Extract each line in the records that contains the string "elev".
[Begin Provided material]
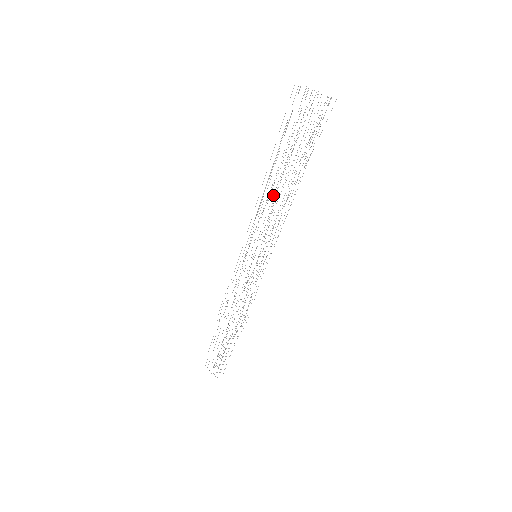
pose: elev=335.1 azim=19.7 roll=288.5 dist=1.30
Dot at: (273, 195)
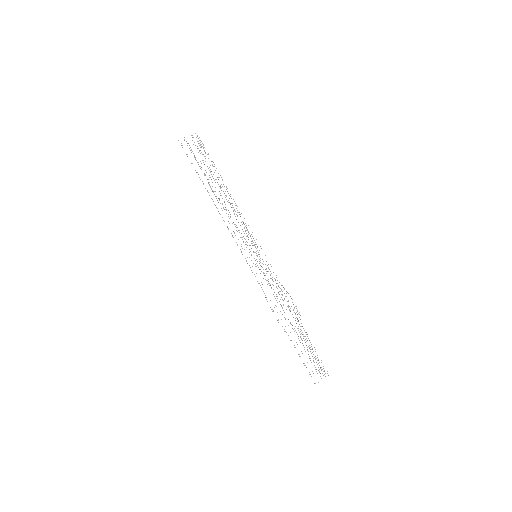
Dot at: occluded
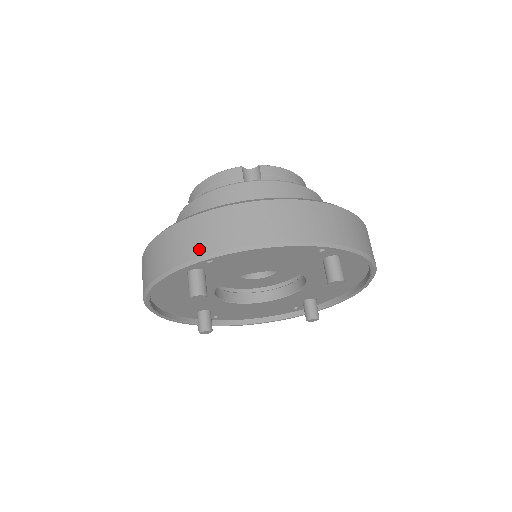
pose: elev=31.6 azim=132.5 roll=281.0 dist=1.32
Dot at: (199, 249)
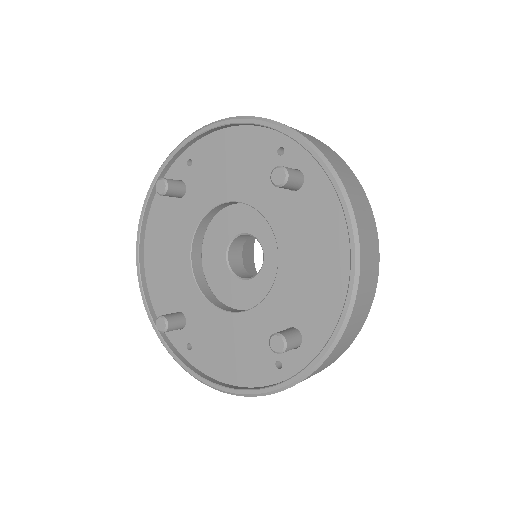
Dot at: occluded
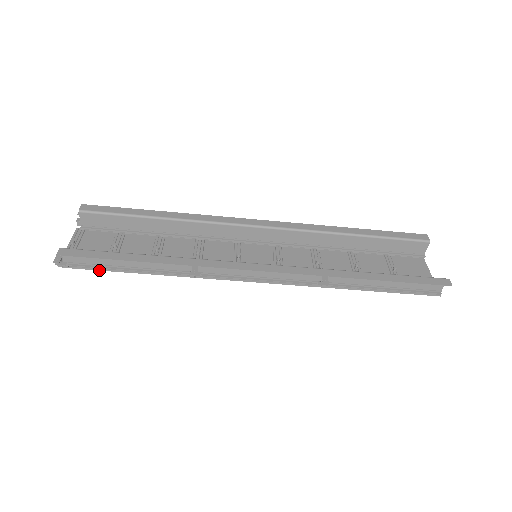
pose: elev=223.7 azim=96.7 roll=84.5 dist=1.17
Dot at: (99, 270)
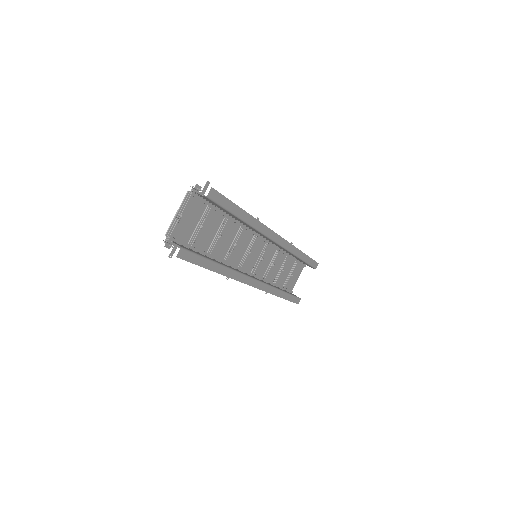
Dot at: occluded
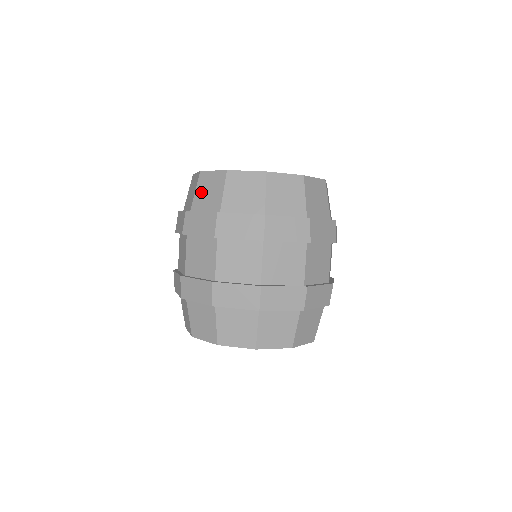
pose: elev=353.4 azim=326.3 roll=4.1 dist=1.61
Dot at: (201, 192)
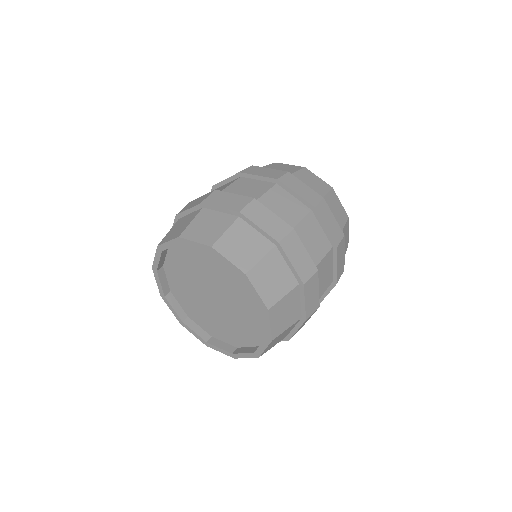
Dot at: (272, 167)
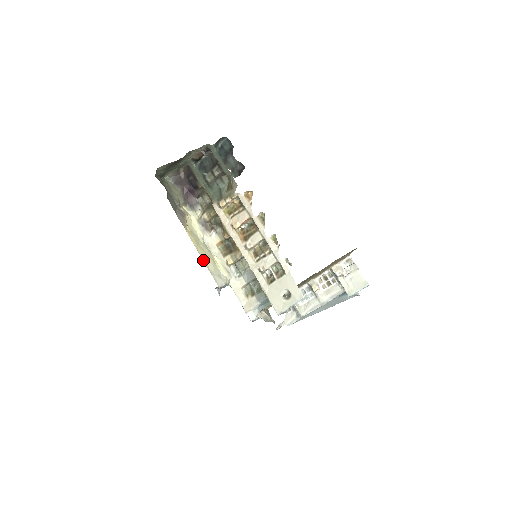
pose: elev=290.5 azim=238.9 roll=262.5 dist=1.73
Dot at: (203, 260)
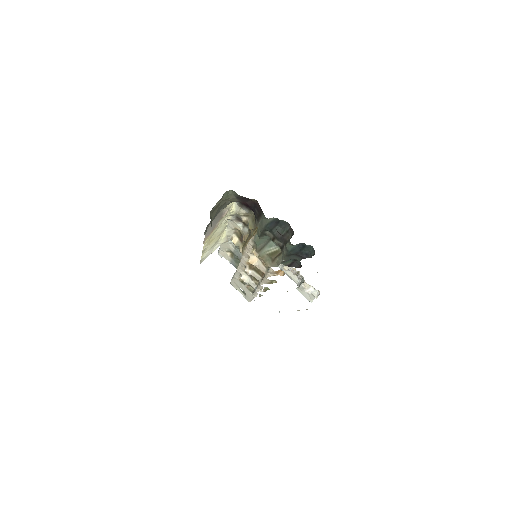
Dot at: (203, 252)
[End Provided material]
- _Answer to the problem_:
pose: elev=335.1 azim=19.7 roll=288.5 dist=1.30
pose: elev=31.6 azim=132.5 roll=281.0 dist=1.32
pose: elev=223.7 azim=96.7 roll=84.5 dist=1.17
pose: elev=353.4 azim=326.3 roll=4.1 dist=1.61
pose: elev=290.5 azim=238.9 roll=262.5 dist=1.73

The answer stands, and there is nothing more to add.